• Reading text
____________________
What is being billed as a significant step in the process to build the Mid-Currituck Bridge, the NC Turnpike Authority has completed and released the Final Environmental Impact Statement. They have also revised their timeline (below). Little matters until we confirm the money exists for this project, which is less certain, given the make-up of NC politics these days. See related article below from the Daily Advance
Project Schedule (subject to change)
Draft Environmental Impact Statement
Final Environmental Impact Statement
Record of Decision
2nd Quarter 2012
Begin Final Design
2nd Quarter 2012
4th Quarter 2012
Project Open to Traffic
Environment study recommends mid-Currituck bridge
By Cindy Beamon
The Daily Advance
Friday, January 20, 2012
CURRITUCK — Plans for the $660 million mid-county bridge cleared a last major hurdle Thursday with release of the final environmental impact statement by the N.C. Turnpike Authority.
The study recommends the preferred alternative for the project, which involves construction of a seven-mile toll bridge across the Currituck Sound, as well as limited improvements to existing N.C. Highway 12 and U.S. Highway 158.
The Turnpike Authority, the state agency in charge of the bridge project said federal approval is expected this spring when the Federal Highway Administration issues its record of decision on the bridge. The Turnpike Authority said construction is set to begin by late this year and the bridge will open to traffic in 2017.
“The approval of this FEIS marks an important step forward for this project, which has been years in the making,” said David Joyner, executive director of the Turnpike Authority. “As the environmental planning process nears completion, the Turnpike Authority will determine over the next few months whether to proceed with the public-private partnership option or utilize municipal financing to build the project.”
Supporters applauded the possibility Tuesday that construction could begin soon, but opponents said the project is still far from being certain.
Jennifer Symonds, a long-time opponent of the bridge, said if the project proceeds as the Turnpike Authority expects, “there will be a lawsuit without a doubt.”
She said the Turnpike Authority is overly optimistic about its timeline to begin work. One major obstacle — how the project will be funded — still remains shaky, she said.
Supporters of the project were more optimistic that plans would go according to schedule.
State Rep. Bill Owens, D-Pasquotank, said he’s hoping builders will break ground before he leaves office in 2012.
____________________
• Explore the material
(A) Answer these questions from the Mid-Currituck Bridge text:
(i) How long is the toll bridge that the study recommends building across the Currituck Sound?
(ii) In what year does the Turnpike Authority say the bridge will open to traffic?
(iii) Who is the executive director of the Turnpike Authority?
(B) Reproduce the part of the Mid-Currituck Bridge text starting with "The Turnpike Authority, the" and going on through "traffic in 2017.".

• Provided data
____________________
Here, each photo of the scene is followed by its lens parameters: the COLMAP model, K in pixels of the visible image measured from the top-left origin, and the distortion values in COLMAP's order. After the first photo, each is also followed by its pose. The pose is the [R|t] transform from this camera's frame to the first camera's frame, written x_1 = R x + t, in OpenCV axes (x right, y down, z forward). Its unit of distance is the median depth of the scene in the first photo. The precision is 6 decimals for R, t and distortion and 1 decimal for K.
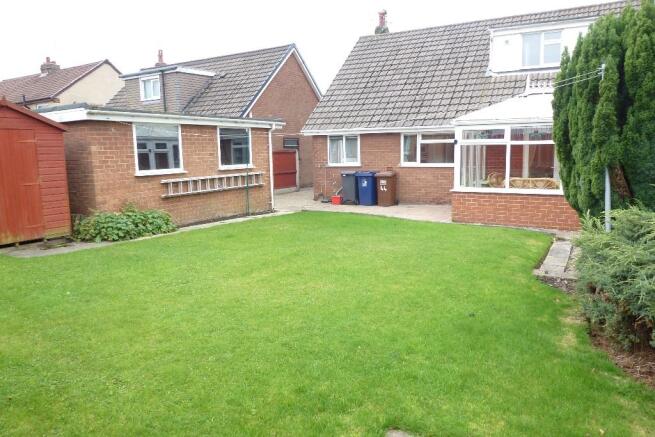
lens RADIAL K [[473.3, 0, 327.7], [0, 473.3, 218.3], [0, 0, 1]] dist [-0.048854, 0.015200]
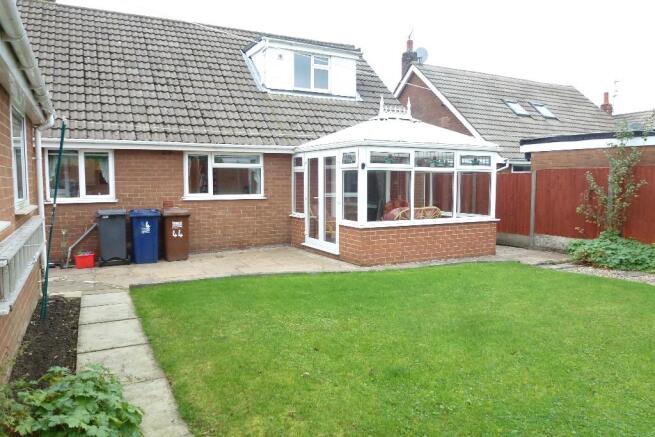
____________________
• Response list
(A)
(i) Seven miles.
(ii) 2017.
(iii) David Joyner.

(B)
The Turnpike Authority, the state agency in charge of the bridge project said federal approval is expected this spring when the Federal Highway Administration issues its record of decision on the bridge. The Turnpike Authority said construction is set to begin by late this year and the bridge will open to traffic in 2017.